Gestellte Aufgabe 1 = Wie reagiert die Spektabilität der Akademie laut der Rezension auf die Helden?
Gestellte Aufgabe 2 = Setze die Rezension des Abenteuerbandes nach ihrem letzten Satz fort.

Gegebener Text =
Inhaltlich kann der Band leider immer wieder nur in Teilen überzeugen. Einzelne Passagen sind gut ausgearbeitet, weisen tolle Ideen auf und lassen den Spielern und Helden vor allem in sich genug Handlungsfreiraum, damit diese sich nicht gegängelt fühlen beziehungsweise recht frei Entscheidungen treffen können. Die Gesamthandlung allerdings und der große, spektakuläre Plan von Helme Haffax kann nicht so recht überzeugen. Einerseits folgen die Spieler und Helden immer nur Hinweisen und können wenig vorausschauend aktiv werden. Sie werden beispielsweise zwar pro forma nach Rommilys geschickt, um anhand seiner Akte seine Ziele zu ergründen. Nebenbei gesagt stellt dies einen Tiefpunkt des Bandes dar: Die Spektabilität der Akademie betrachtet die (weitgereisten, erfahrenen und bekannten) Helden trotz Siegelrings und Schreiben des Reichsgroßgeheimrats als Betrüger und lässt sie herausschmeißen, sodass die Spieler nahezu gezwungen werden, in die Akademie einzubrechen, um die Akte zu stehlen (in der sich am Ende kaum brauchbare Hinweise befinden). Hier hat man den Eindruck, dass vor allem eine besondere effektreiche Szene geschaffen werden soll, die im Abenteuer aber zu wenig führt.

Bereitgestellte Daten =

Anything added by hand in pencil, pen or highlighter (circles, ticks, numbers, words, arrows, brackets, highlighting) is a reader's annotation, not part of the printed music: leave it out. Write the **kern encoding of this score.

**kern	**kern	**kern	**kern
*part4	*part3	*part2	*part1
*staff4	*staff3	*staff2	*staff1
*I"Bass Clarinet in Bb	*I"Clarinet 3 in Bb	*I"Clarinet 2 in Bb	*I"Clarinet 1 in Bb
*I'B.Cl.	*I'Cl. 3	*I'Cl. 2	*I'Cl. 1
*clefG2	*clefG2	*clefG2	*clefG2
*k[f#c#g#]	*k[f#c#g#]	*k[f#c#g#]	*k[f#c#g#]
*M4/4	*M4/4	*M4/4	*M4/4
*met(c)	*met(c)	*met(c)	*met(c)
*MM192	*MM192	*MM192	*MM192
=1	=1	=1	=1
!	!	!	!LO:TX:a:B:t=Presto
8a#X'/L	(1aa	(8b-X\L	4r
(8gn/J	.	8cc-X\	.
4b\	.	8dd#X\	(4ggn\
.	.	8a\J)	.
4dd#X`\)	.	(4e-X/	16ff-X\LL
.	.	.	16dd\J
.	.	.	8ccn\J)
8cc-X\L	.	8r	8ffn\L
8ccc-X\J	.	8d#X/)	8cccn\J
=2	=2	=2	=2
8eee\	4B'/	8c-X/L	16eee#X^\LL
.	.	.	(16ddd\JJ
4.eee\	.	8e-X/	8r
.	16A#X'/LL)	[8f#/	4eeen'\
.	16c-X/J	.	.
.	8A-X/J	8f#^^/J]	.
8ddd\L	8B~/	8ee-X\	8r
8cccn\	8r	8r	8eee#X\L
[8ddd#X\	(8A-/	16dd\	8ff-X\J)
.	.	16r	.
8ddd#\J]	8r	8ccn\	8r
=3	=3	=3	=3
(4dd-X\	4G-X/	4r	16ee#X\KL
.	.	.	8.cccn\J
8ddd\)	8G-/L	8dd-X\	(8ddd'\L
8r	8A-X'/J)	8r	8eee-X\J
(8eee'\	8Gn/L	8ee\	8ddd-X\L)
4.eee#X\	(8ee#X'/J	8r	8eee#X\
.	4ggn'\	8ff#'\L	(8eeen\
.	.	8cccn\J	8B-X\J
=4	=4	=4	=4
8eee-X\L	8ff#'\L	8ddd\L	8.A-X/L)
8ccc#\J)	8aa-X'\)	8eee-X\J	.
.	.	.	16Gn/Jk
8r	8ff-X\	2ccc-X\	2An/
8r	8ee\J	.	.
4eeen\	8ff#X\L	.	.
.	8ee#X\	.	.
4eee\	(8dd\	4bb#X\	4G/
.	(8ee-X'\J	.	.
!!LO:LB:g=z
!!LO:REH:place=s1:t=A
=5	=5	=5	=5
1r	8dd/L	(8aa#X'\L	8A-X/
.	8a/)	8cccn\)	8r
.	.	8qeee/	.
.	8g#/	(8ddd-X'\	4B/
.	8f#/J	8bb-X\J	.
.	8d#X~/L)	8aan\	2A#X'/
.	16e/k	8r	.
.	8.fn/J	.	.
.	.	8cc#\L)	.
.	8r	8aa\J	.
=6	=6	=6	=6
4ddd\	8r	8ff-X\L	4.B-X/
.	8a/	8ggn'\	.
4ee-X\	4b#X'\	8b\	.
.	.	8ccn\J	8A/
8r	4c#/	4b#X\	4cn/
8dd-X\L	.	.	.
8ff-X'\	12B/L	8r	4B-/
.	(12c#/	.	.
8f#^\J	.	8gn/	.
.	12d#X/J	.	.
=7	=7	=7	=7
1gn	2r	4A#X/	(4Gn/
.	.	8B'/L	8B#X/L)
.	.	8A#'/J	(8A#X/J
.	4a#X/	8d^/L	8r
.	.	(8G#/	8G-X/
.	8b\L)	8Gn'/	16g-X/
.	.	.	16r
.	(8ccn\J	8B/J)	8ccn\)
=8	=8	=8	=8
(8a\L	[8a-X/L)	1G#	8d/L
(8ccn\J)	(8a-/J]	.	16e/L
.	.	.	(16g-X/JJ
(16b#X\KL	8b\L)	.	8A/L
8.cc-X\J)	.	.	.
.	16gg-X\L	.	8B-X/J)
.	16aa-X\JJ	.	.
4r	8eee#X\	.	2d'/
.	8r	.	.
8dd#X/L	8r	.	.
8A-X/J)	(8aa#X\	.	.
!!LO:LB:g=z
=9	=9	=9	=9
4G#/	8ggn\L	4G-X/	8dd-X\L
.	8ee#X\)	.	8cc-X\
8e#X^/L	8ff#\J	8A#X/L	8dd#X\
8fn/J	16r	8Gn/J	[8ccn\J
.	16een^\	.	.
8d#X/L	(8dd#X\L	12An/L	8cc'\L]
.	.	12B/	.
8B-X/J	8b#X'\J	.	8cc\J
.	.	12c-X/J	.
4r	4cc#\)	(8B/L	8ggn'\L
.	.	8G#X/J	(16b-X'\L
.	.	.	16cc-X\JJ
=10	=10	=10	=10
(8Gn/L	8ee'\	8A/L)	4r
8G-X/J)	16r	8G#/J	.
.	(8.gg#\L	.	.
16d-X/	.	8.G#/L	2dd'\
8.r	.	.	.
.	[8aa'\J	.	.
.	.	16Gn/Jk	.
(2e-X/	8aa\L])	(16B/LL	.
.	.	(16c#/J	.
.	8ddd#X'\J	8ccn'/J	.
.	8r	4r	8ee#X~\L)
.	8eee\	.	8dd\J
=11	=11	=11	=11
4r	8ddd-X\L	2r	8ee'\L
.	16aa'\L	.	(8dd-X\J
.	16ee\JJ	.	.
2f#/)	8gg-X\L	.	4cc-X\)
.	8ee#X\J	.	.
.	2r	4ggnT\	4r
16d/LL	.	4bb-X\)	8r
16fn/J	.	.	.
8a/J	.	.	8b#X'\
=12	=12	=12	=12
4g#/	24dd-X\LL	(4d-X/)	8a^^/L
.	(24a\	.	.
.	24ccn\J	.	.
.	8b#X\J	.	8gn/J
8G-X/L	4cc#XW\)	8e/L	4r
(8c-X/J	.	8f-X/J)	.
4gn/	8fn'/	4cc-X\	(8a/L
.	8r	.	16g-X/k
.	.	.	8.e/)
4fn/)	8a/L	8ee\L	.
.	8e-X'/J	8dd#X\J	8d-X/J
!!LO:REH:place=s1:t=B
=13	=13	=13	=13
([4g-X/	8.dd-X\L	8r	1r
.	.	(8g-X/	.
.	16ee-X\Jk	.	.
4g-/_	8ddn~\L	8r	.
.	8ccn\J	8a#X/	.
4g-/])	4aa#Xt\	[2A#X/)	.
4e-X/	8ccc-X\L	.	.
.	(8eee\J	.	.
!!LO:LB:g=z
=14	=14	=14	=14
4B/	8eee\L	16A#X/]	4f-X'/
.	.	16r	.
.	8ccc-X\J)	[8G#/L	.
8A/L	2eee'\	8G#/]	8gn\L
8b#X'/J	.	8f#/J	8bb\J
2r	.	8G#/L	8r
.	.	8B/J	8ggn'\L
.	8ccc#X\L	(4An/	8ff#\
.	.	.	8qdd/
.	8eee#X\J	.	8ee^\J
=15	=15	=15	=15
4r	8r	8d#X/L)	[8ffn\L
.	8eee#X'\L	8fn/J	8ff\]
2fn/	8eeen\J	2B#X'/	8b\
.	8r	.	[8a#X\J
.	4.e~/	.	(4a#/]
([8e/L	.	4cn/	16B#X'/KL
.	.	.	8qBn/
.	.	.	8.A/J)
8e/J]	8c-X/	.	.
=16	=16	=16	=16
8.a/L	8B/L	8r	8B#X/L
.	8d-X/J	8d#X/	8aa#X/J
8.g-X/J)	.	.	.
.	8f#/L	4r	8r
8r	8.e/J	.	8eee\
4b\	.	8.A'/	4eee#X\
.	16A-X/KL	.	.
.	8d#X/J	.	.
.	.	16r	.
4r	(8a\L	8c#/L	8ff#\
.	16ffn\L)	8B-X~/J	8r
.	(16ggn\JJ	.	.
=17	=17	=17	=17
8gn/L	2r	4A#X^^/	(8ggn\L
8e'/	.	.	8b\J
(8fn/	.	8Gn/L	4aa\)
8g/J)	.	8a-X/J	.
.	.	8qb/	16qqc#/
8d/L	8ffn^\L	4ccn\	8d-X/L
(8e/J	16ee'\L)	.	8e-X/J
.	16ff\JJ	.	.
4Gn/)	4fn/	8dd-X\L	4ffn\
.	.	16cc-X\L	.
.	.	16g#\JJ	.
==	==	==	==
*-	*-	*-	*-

Endgültige Antwort 1 = Sie hält die Helden trotz Siegelrings und Schreiben des Reichsgroßgeheimrats für Betrüger und lässt sie herausschmeißen.

Endgültige Antwort 2 =
Auch ansonsten müssen die Helden immer nur reagieren, zum Teil auch noch auf Haffax’ Hinweise hin. Wenn sie aber gerade zu Beginn diesen Hinweisen nicht folgen, fehlt die Verknüpfung und Fortfolge der kommenden Ereignisse. Hier ist der Spielleiter gefragt, die Helden unbedingt auf diese Fährte zu setzen. Andererseits entspricht Helme Haffax auch wenig seinem Vorgehen aus der jahrelangen Vergangenheit – was man ja auch als überraschend wider alle Leser-Erwartungen bezeichnen könnte. Hier handelt er sehr egoistisch, und die Verluste seiner eigenen Männer sind ihm ob seines eigenen Schicksals nahezu egal. Auch sein Ansinnen, Männer nach Leistung und Erfolg in der Armee zu befördern und nicht nach Adelsstand (aus welchem Grund er einst gerade auf die Seite Borbarads gewechselt ist), wird hier nicht beachtet oder als Ziel verfolgt. Erst recht wird sein taktisches Geschick und Genie in Kriegsführung überhaupt nicht im Abenteuer thematisiert (mit Ausnahme der kurzen Schlacht an der Gaulsfurt). Hier hatte man als Leser doch höhere Erwartungen, dass er eher einen großen Plan verfolgt und nicht einfache persönliche Ziele.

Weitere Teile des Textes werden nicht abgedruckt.